Ricardo Becerra
La Crónica
20/07/2021
Condenar el embargo o el bloqueo económico a Cuba sería una decisión diplomática digna de aplausos si lo que se buscara es un gesto de amistad inaugural entre gobiernos -digamos, en diciembre de 2018- afirmación de una coincidencia ideológica de larga data. Para el resto, hubiese sido comprensible.
Del mismo modo, la condena hubiese sido muy oportuna al inicio de la pandemia, dado que el encierro multiplicaría las privaciones, de por si insufribles en cualquier otra situación, más con un sádico bloqueo. Hubiese sido muy valiente oponerse al recrudecimiento del bloqueo que promovió con saña, “el amigo Trump” contra la isla, a lo largo de 2019, por ejemplo, como una definición de principios clara, frente al abuso del poder económico.
Pero no. En el escenario de las Naciones Unidas, la condena mexicana al bloqueo económico contra Cuba, ocurre precisamente para desentenderse de la movilización, la protesta, el alarido más amplio y más legítimo que haya escenificado la sociedad cubana en una generación. Se condena al bloqueo para no reconocer la legitimidad de la protesta.
En ese sentido, el papel de la política exterior de México no sólo se quedó corto, sino que le dio la espalda a un proceso popular que está allí, a la vista de todos, tumultuoso y cuyo desenlace se está jugando entre una salida desconocida, pero política, y un desenlace archiconocido, trágico, represivo, la vuelta a la oscuridad, de la que habla Leonardo Padura.
Si hacemos caso a las múltiples cartas y misivas que nos llegan de la isla, a sus imágenes y sus mensajes videograbados con música y sin ella, desde hace un buen rato existen las condiciones políticas para que en Cuba se instaure un diálogo, por necesidad, un reconocimiento de un interlocutor distinto al gobierno cubano que sepa recoger y expresar las demandas de esa muchedumbre airada que todos hemos visto en la última semana y cuyas demandas no pueden ser más claras y genuinas: comida, medicinas, electricidad y libertad.

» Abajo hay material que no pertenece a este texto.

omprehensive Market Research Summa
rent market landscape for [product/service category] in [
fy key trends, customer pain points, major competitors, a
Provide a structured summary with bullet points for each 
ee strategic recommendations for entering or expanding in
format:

En otras palabras: va siendo hora de dejar que los cubanos hablen y por tanto, de reconocer que en la isla existen distintas voces, en plural, legítimas que deben ser escuchadas en una mesa propiciatoria, cuya primera misión sea evitar cualquier desenlace violento y cualquier tipo de intervención extranjera.
Es la hora de las palabras clásicas de la buena política: escucha, diálogo, reconciliación, apertura, cambio, entendimiento y transición democrática.
El gobierno de México y su cancillería pueden sentirse satisfechos por haber repetido en la ONU el papel que deseaba el dictador Díaz Canel; pero en Cuba existe un problema y un movimiento social mayor; uno que reclama mucho más que la reiteración del estribillo extraído con prisas, de los viejos manuales de la guerra fría.